- _Text under study_
Posted on May 7, 2010 at 10:32 PM

Updated Wednesday, Oct 30 at 7:37 AM

HOUSTON -- A week of detention for a 10-year-old caught with a Jolly Rancher at school ended on a sweet note Friday after the state said the school went too far.

Leighann Adair has a sweet tooth but what happened a school this week, left a bad taste in her mouth. The Brazos Elementary third grader was about to eat a piece of candy, but it was taken away.

Jack Ellis, the superintendent for the Brazos Independent School District, said the school was abiding by a state guideline that banned “minimal nutrition” foods.

So that single Jolly Rancher led to detention, which separated her from other classmates at lunch and at recess.

Her parents called the punishment ridiculous.

“I don’t think they treated her fairly. I think the punishment was definitely exaggerated and they should have to apologize to her,” says Amber Brazda, Leighann’s mother.

School officials say they were following state law and were concerned about losing funding.

In a letter to the school system Friday, the Texas Department of Agriculture wrote, “This particular incidence of candy possession as it has been reported by KHOU-TV would not be considered a violation of the state or federal nutrition program and therefore would not have jeopardized your district’s food service funding.”

You can read the entire letter from the Texas Department of Agriculture by clicking here
.

Leighann’s dad, Michael Brazda, is happy that someone sees his point of view.

“I was glad. I was actually happy that something was coming about it. I was starting to wonder if I would get anything accomplished,” he said.

The detention is now over for the 10-year old and her mom says a valuable lesson was learned.

“If you feel that you’re in the right and they’re wrong and in your heart you know you’re right, then you have to fight for what you believe in,” Amber Brazda said.
 
The Agriculture Department also says that the nutrition policy is intended to improve the health of Texas youth, not prohibit sharing a little candy.

- _The data_
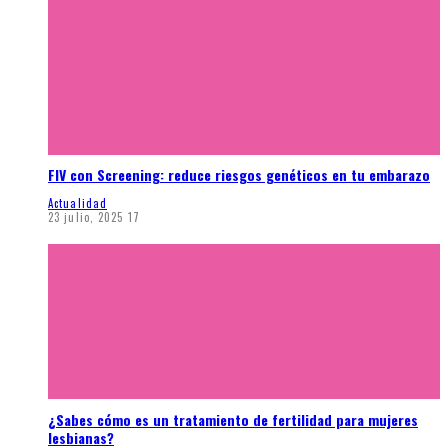
FIV con Screening: reduce riesgos genéticos en tu embarazo
Actualidad
23 julio, 2025
17
¿Sabes cómo es un tratamiento de fertilidad para mujeres
lesbianas?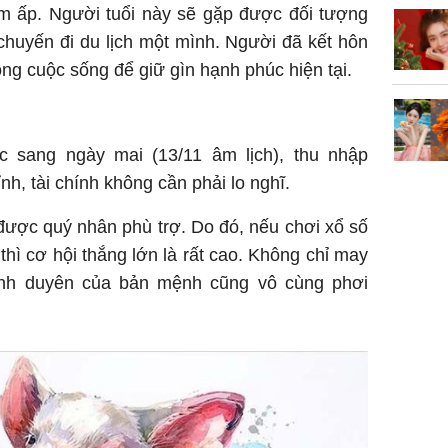
êm ấp. Người tuổi này sẽ gặp được đối tượng
huyến đi du lịch một mình. Người đã kết hôn
ng cuộc sống để giữ gìn hạnh phúc hiện tại.
c sang ngày mai (13/11 âm lịch), thu nhập
nh, tài chính không cần phải lo nghĩ.
được quý nhân phù trợ. Do đó, nếu chơi xổ số
thì cơ hội thắng lớn là rất cao. Không chỉ may
ình duyên của bản mệnh cũng vô cùng phơi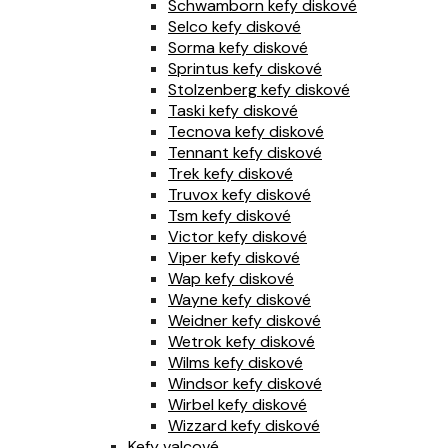
Schwamborn kefy diskové
Selco kefy diskové
Sorma kefy diskové
Sprintus kefy diskové
Stolzenberg kefy diskové
Taski kefy diskové
Tecnova kefy diskové
Tennant kefy diskové
Trek kefy diskové
Truvox kefy diskové
Tsm kefy diskové
Victor kefy diskové
Viper kefy diskové
Wap kefy diskové
Wayne kefy diskové
Weidner kefy diskové
Wetrok kefy diskové
Wilms kefy diskové
Windsor kefy diskové
Wirbel kefy diskové
Wizzard kefy diskové
Kefy valcové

- _Tasks for this exercise_
1. Retype everything in the detention article from "Her parents called" down to "Brazda, Leighann’s mother.".
2. In the detention article, condense the paragraph beginning "In a letter to the school system Friday" into a single shorter sentence that keeps its main facts.
The lines have no connection to the detention article.

- _Answers by task_
1.
Her parents called the punishment ridiculous.

“I don’t think they treated her fairly. I think the punishment was definitely exaggerated and they should have to apologize to her,” says Amber Brazda, Leighann’s mother.

2. On Friday, the Texas Department of Agriculture wrote to the school system that the reported candy possession did not violate the state or federal nutrition program and therefore would not have put the district's food service funding at risk.